BEGIN Available data
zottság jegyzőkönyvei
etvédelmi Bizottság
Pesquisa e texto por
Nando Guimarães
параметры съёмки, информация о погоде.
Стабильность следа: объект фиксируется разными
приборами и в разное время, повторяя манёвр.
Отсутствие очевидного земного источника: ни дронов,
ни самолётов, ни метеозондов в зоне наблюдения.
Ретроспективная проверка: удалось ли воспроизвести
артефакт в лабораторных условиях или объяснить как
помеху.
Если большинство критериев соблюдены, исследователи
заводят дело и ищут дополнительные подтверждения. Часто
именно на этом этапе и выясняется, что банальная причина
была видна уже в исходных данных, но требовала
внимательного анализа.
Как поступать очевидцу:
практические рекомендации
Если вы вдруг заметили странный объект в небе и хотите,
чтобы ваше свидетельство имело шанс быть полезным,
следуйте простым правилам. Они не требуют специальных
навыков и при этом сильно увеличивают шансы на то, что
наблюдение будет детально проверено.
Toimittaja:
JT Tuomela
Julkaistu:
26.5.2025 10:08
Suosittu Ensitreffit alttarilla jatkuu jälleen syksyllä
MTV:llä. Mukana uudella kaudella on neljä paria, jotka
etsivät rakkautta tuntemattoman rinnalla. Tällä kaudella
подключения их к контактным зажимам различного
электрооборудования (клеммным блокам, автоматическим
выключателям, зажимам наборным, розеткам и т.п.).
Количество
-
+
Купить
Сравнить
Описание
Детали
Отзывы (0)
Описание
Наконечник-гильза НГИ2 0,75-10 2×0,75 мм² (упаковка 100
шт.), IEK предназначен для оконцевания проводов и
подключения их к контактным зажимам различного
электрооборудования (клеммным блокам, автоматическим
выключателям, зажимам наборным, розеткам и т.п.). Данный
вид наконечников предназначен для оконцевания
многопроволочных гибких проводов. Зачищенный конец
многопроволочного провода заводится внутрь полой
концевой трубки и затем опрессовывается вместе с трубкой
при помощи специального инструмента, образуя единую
END Available data
What you are asked to do: Replace every occurrence of "Описание" with "Характеристики" in the lines, and reproduce everything else unchanged.

Answer to this exercise:
zottság jegyzőkönyvei
etvédelmi Bizottság
Pesquisa e texto por
Nando Guimarães
параметры съёмки, информация о погоде.
Стабильность следа: объект фиксируется разными
приборами и в разное время, повторяя манёвр.
Отсутствие очевидного земного источника: ни дронов,
ни самолётов, ни метеозондов в зоне наблюдения.
Ретроспективная проверка: удалось ли воспроизвести
артефакт в лабораторных условиях или объяснить как
помеху.
Если большинство критериев соблюдены, исследователи
заводят дело и ищут дополнительные подтверждения. Часто
именно на этом этапе и выясняется, что банальная причина
была видна уже в исходных данных, но требовала
внимательного анализа.
Как поступать очевидцу:
практические рекомендации
Если вы вдруг заметили странный объект в небе и хотите,
чтобы ваше свидетельство имело шанс быть полезным,
следуйте простым правилам. Они не требуют специальных
навыков и при этом сильно увеличивают шансы на то, что
наблюдение будет детально проверено.
Toimittaja:
JT Tuomela
Julkaistu:
26.5.2025 10:08
Suosittu Ensitreffit alttarilla jatkuu jälleen syksyllä
MTV:llä. Mukana uudella kaudella on neljä paria, jotka
etsivät rakkautta tuntemattoman rinnalla. Tällä kaudella
подключения их к контактным зажимам различного
электрооборудования (клеммным блокам, автоматическим
выключателям, зажимам наборным, розеткам и т.п.).
Количество
-
+
Купить
Сравнить
Характеристики
Детали
Отзывы (0)
Характеристики
Наконечник-гильза НГИ2 0,75-10 2×0,75 мм² (упаковка 100
шт.), IEK предназначен для оконцевания проводов и
подключения их к контактным зажимам различного
электрооборудования (клеммным блокам, автоматическим
выключателям, зажимам наборным, розеткам и т.п.). Данный
вид наконечников предназначен для оконцевания
многопроволочных гибких проводов. Зачищенный конец
многопроволочного провода заводится внутрь полой
концевой трубки и затем опрессовывается вместе с трубкой
при помощи специального инструмента, образуя единую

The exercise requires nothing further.